## Usando as informações
[1] No trecho sobre o voto e os serviços públicos, qual é a arma mortífera que o brasileiro tem nas mãos?
[2] Reproduza do trecho sobre o voto e os serviços públicos a passagem que vai de "Tais serviços devem" a "todos os dias.".
[3] Indique se cada afirmação a seguir concorda com o trecho sobre o voto e os serviços públicos. Responda sim ou não e cite literalmente as palavras do trecho que decidem a questão. (a) O “jeitinho” beneficia apenas os facínoras. (b) A população paga poucos impostos. (c) O caos ceifa vidas apenas de vez em quando.

## Trecho do texto
________
O brasileiro se conscientizou de que o “jeitinho” só beneficia os facínoras… A onda é passar o rodo. Essa consciência o fez entrever a arma mortífera que tem nas mãos e que, apontada para o alvo, basta tão somente dispará-la: o voto.

Os que foram eleitos e que não queiram ser encalçados na próxima temporada de caça, devem obedecer a parâmetros para atingirem intentos coletivos, como a caracterização dos atendimentos, para que necessidades básicas — como educação, saúde, social e segurança — sejam executadas a favor dos que pagam uma lista infinita de impostos na expectativa de receberem serviços públicos de qualidade. Qualidade que supra as ambições de uma formação sólida por meio da educação… Qualidade que atenda às necessidades de uma casta da sociedade que grita por reconhecimento, direitos sociais… Qualidade que ofereça uma saúde, que não ceife vidas em corredores de hospitais por deficiência de atendimento e, porque não, uma segurança que ampare e resguarde a própria vida.

Tais serviços devem reter ingredientes indispensáveis à vida humana, e o nível de qualidade deve proporcionar o mínimo para que vidas sejam resgatadas dos valões sociais. Essa qualificação, de tão imperativa, estabelece aos órgãos públicos presteza na atuação, para, assim, sairmos do caos que ceifa vidas todos os dias.

Do contrário, continuaremos cometendo crimes contra a vida, pois a injustiça, excepcionalmente a social, é um vírus cuja dieta alimentar são direitos do outro, devastando obrigações, descartando comprometimentos e ostentando a população no contexto de uma vida mesquinha. Situação que delineia em retas marcantes a pobreza de um país que se debate entre emendas e programas.
________
## Registros fornecidos
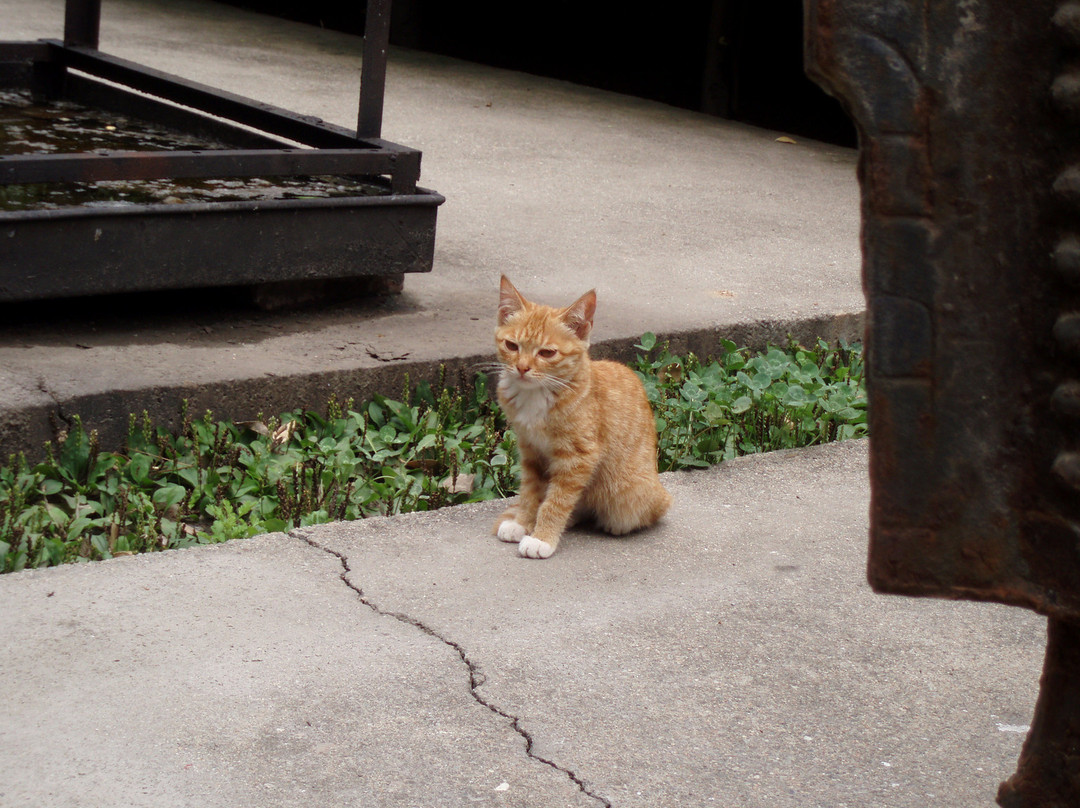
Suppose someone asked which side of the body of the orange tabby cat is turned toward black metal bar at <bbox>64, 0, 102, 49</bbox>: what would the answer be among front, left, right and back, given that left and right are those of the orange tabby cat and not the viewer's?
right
________
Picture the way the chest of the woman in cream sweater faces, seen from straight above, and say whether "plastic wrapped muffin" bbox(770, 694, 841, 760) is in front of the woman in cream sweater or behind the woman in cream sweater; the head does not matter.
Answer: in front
________
## Respostas do exercício
[1] O voto.

[2]
Tais serviços devem reter ingredientes indispensáveis à vida humana, e o nível de qualidade deve proporcionar o mínimo para que vidas sejam resgatadas dos valões sociais. Essa qualificação, de tão imperativa, estabelece aos órgãos públicos presteza na atuação, para, assim, sairmos do caos que ceifa vidas todos os dias.

[3]
(a) Sim: “só beneficia os facínoras”.
(b) Não: “uma lista infinita de impostos”.
(c) Não: “o caos que ceifa vidas todos os dias”.